La situazione area per area
Sebbene l'incremento nell'utilizzo di questo diritto all'astensione lavorativa si registri in tutta Italia, chi ne usufruisce di più vive nelle province del Nord, mentre il tasso si abbassa in quelle del Mezzogiorno. Valori di fruizione inferiori al 30%, si riscontrano nelle province di Crotone (24%), Trapani (27%), Agrigento e Vibo Valentia (29% in entrambe le province), mentre valori superiori all'80% (i più elevati), si registrano nelle province di Bergamo e Lecco (81% in entrambi i casi), Treviso (82%), Vicenza (83%) e Pordenone (85%).
Le dimensioni delle aziende
Inoltre è più probabile che il padre usufruisca del congedo di paternità se lavora in aziende medio-grandi. Fra quelle con oltre 100 dipendenti, infatti, l'utilizzo è pari al 77%, mentre scende al 67,8% in quelle che hanno fra i 51 e i 100 dipendenti, al 60% fra quelle che hanno fra i 16 e i 50 dipendenti, fino ad arrivare al 45,2% nelle aziende con 15 dipendenti o meno. Eppure, è proprio in questa ultima tipologia di azienda che si è registrato l'aumento maggiore nell'utilizzo del congedo di paternità tra il 2021 e il 2022 (più 8,7%).
I contratti e le fasce di reddito
Ovviamente la “sicurezza” del posto di lavoro incide sul tasso di fruizione. Tra i lavoratori con un contratto a tempo indeterminato la percentuale sfiora il 70% (69,49%), tra quelli con contratto a tempo determinato scende al 35,95%, mentre tra gli stagionali arriva solo al 19,72%. Per quanto riguarda le fasce di reddito, invece, l'utilizzo del congedo di paternità è più diffuso tra i padri con un reddito compreso fra i 15mila e i 28mila euro (73,3%) e fra quelli con reddito superiore a 28mila euro e inferiore a 50mila (85,68%).
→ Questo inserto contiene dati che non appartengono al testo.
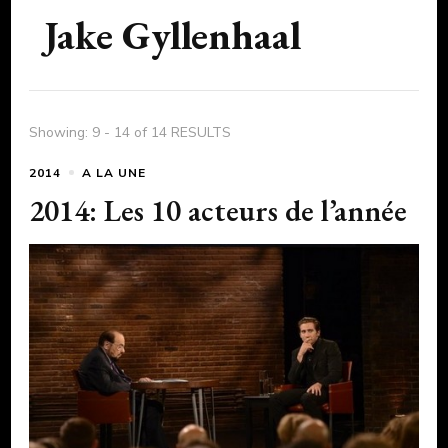
Jake Gyllenhaal
Showing: 9 - 14 of 14 RESULTS
2014
A LA UNE
2014: Les 10 acteurs de l’année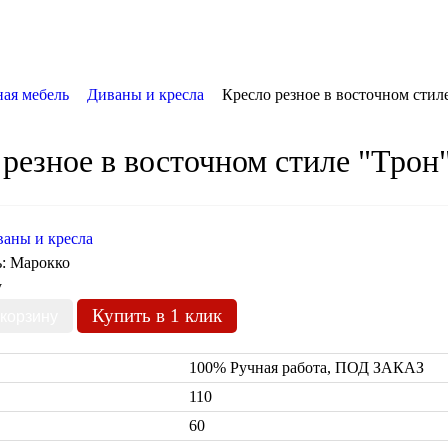
ая мебель
Диваны и кресла
Кресло резное в восточном стил
резное в восточном стиле "Трон
аны и кресла
ь:
Марокко
у
Купить в 1 клик
100% Ручная работа, ПОД ЗАКАЗ
110
60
La correlazione positiva tra reddito e utilizzo del congedo di paternità, però, si interrompe a partire dai redditi di 50mila euro (tra chi ha un reddito superiore a questo importo ne usufruisce il 78,63%).
Perché è importante
"Il coinvolgimento dei padri nella cura dei figli sta cambiando, anche se lentamente, anche in Italia, a favore di una maggiore condivisione delle responsabilità. È necessario sostenere questo cambiamento, andare nella direzione di un congedo di paternità per tutti i lavoratori, non solo i dipendenti, garantendo che i datori di lavoro adempiano all'obbligo di riconoscere tale diritto, e fino ad arrivare all'equiparazione con il congedo obbligatorio di maternità. Una misura, questa, anche a sostegno delle neomamme, in un periodo della vita che troppo spesso si rileva difficile e caratterizzato da sentimenti di inadeguatezza e solitudine, come emerge anche da una indagine campionaria promossa nel 2023 da Save the Children" afferma Giorgia D'Errico, Direttrice Affari pubblici e Relazioni istituzionali di Save the Children.
"È essenziale incoraggiare i nuovi padri nella piena condivisione della cura dei figli, eliminando, al contempo, i tanti ostacoli che ancora oggi bloccano l'ingresso e lo sviluppo professionale delle madri nel mondo del lavoro" conclude D'Errico.